-------- Data for processing --------

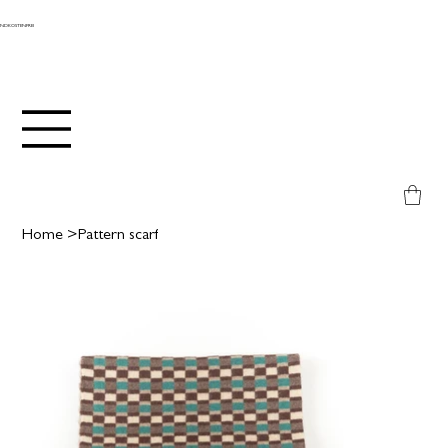
ANDKOSTENFREI
Home
>
Pattern scarf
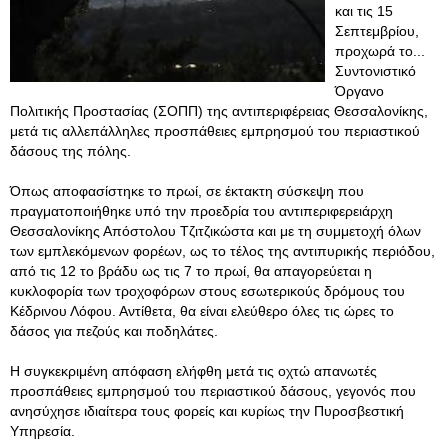
και τις 15
Σεπτεμβρίου,
προχωρά το...
Συντονιστικό
Όργανο
Πολιτικής Προστασίας (ΣΟΠΠ) της αντιπεριφέρειας Θεσσαλονίκης,
μετά τις αλλεπάλληλες προσπάθειες εμπρησμού του περιαστικού
δάσους της πόλης.
Όπως αποφασίστηκε το πρωί, σε έκτακτη σύσκεψη που
πραγματοποιήθηκε υπό την προεδρία του αντιπεριφερειάρχη
Θεσσαλονίκης Απόστολου Τζιτζικώστα και με τη συμμετοχή όλων
των εμπλεκόμενων φορέων, ως το τέλος της αντιπυρικής περιόδου,
από τις 12 το βράδυ ως τις 7 το πρωί, θα απαγορεύεται η
κυκλοφορία των τροχοφόρων στους εσωτερικούς δρόμους του
Κέδρινου Λόφου. Αντίθετα, θα είναι ελεύθερο όλες τις ώρες το
δάσος για πεζούς και ποδηλάτες.
Η συγκεκριμένη απόφαση ελήφθη μετά τις οχτώ απανωτές
προσπάθειες εμπρησμού του περιαστικού δάσους, γεγονός που
ανησύχησε ιδιαίτερα τους φορείς και κυρίως την Πυροσβεστική
Υπηρεσία.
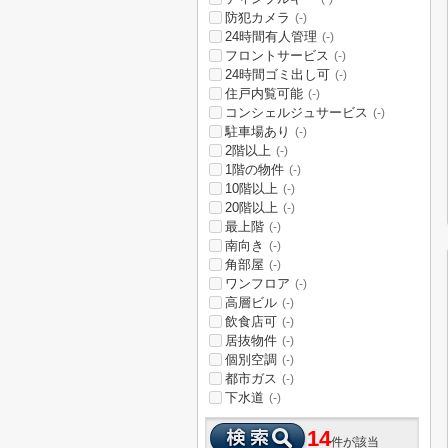
防犯カメラ
(-)
24時間有人管理
(-)
フロントサービス
(-)
24時間ゴミ出し可
(-)
住戸内覧可能
(-)
コンシェルジュサービス
(-)
駐車場あり
(-)
2階以上
(-)
1階の物件
(-)
10階以上
(-)
20階以上
(-)
最上階
(-)
南向き
(-)
角部屋
(-)
ワンフロア
(-)
高層ビル
(-)
飲食店可
(-)
居抜物件
(-)
個別空調
(-)
都市ガス
(-)
下水道
(-)
14
件が該当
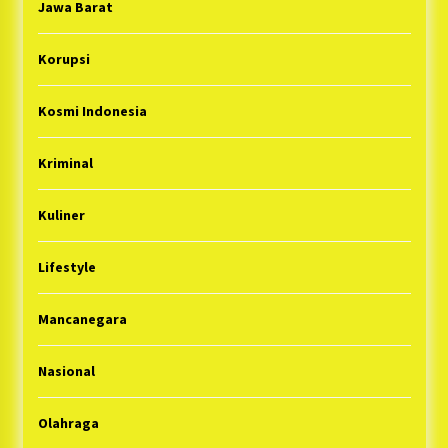
Jawa Barat
Korupsi
Kosmi Indonesia
Kriminal
Kuliner
Lifestyle
Mancanegara
Nasional
Olahraga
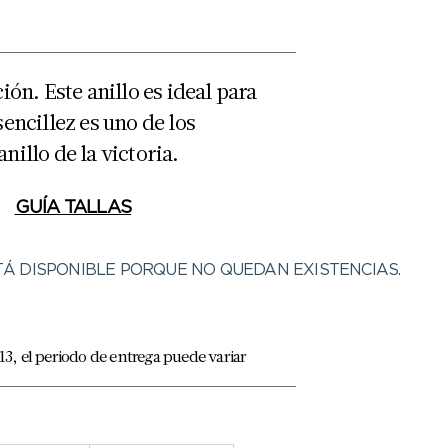
ción. Este anillo es ideal para
sencillez es uno de los
nillo de la victoria.
GUÍA TALLAS
Á DISPONIBLE PORQUE NO QUEDAN EXISTENCIAS.
la 13, el periodo de entrega puede variar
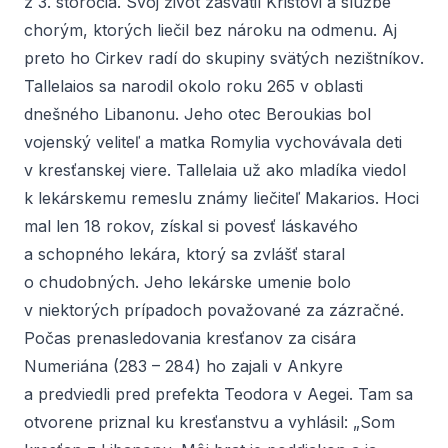
z 3. storočia. Svoj život zasvätil Kristovi a službe
chorým, ktorých liečil bez nároku na odmenu. Aj
preto ho Cirkev radí do skupiny svätých
nezištníkov
.
Tallelaios sa narodil okolo roku 265 v oblasti
dnešného Libanonu. Jeho otec Beroukias bol
vojenský veliteľ a matka Romylia vychovávala deti
v kresťanskej viere. Tallelaia už ako mladíka viedol
k lekárskemu remeslu známy liečiteľ Makarios. Hoci
mal len 18 rokov, získal si povesť láskavého
a schopného lekára, ktorý sa zvlášť staral
o chudobných. Jeho lekárske umenie bolo
v niektorých prípadoch považované za zázračné.
Počas prenasledovania kresťanov za cisára
Numeriána (283 – 284) ho zajali v Ankyre
a predviedli pred prefekta Teodora v Aegei. Tam sa
otvorene priznal ku kresťanstvu a vyhlásil: „Som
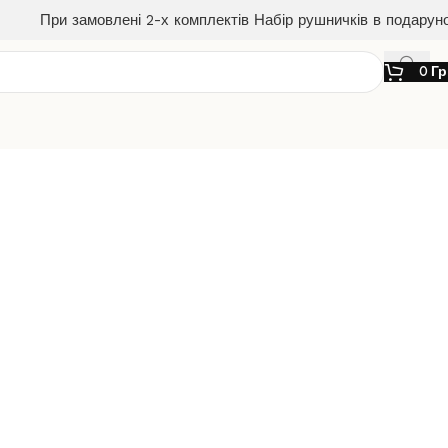
При замовлені 2-х комплектів Набір рушничків в подарун
0
Гр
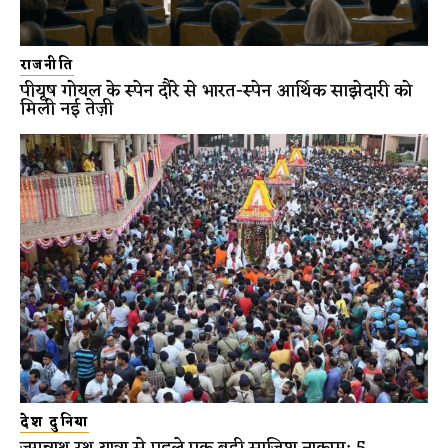
राजनीति
पीयूष गोयल के स्पेन दौरे से भारत-स्पेन आर्थिक साझेदारी को
मिली नई तेज़ी
देश दुनिया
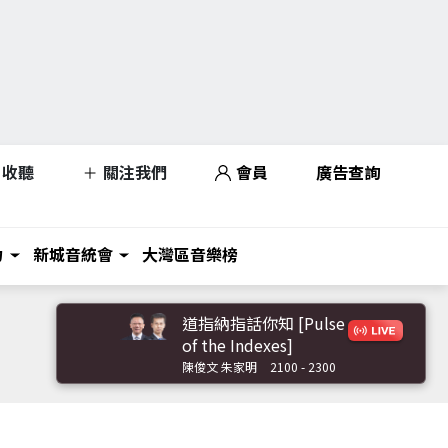
收聽
關注我們
會員
廣告查詢
力
新城音統會
大灣區音樂榜
道指納指話你知 [Pulse
of the Indexes]
陳俊文 朱家明
2100 - 2300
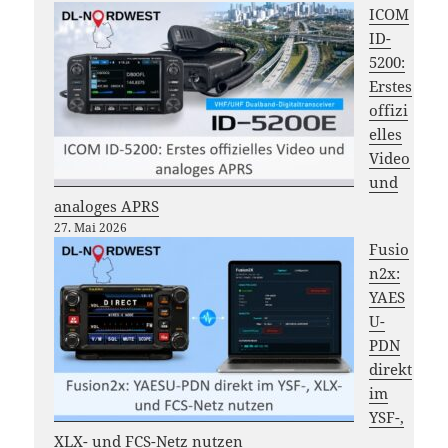
ICOM
ID-
5200:
Erstes
offizi
elles
Video
und
analoges APRS
27. Mai 2026
Fusio
n2x:
YAES
U-
PDN
direkt
im
YSF-,
XLX- und FCS-Netz nutzen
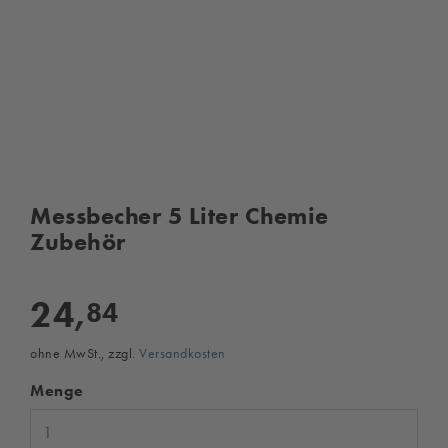
Messbecher 5 Liter Chemie
Zubehör
24,
84
ohne MwSt., zzgl.
Versandkosten
Menge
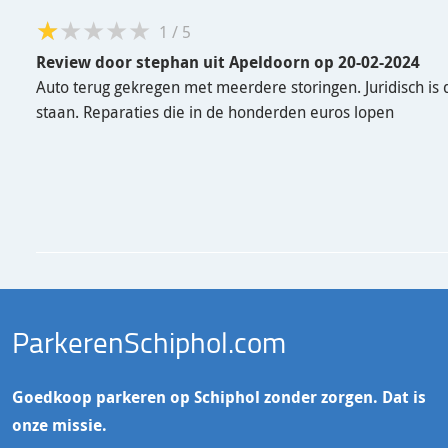
1
/
5
Review door
stephan
uit Apeldoorn
op
20-02-2024
Auto terug gekregen met meerdere storingen. Juridisch is 
staan. Reparaties die in de honderden euros lopen
ParkerenSchiphol.com
Goedkoop parkeren op Schiphol zonder zorgen. Dat is
onze missie.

--------

**Problem details:** Wherever the string "Θεσσαλονίκης" appears in the records, copy the whole line.

**Answer to the exercise:**
Πολιτικής Προστασίας (ΣΟΠΠ) της αντιπεριφέρειας Θεσσαλονίκης,
Θεσσαλονίκης Απόστολου Τζιτζικώστα και με τη συμμετοχή όλων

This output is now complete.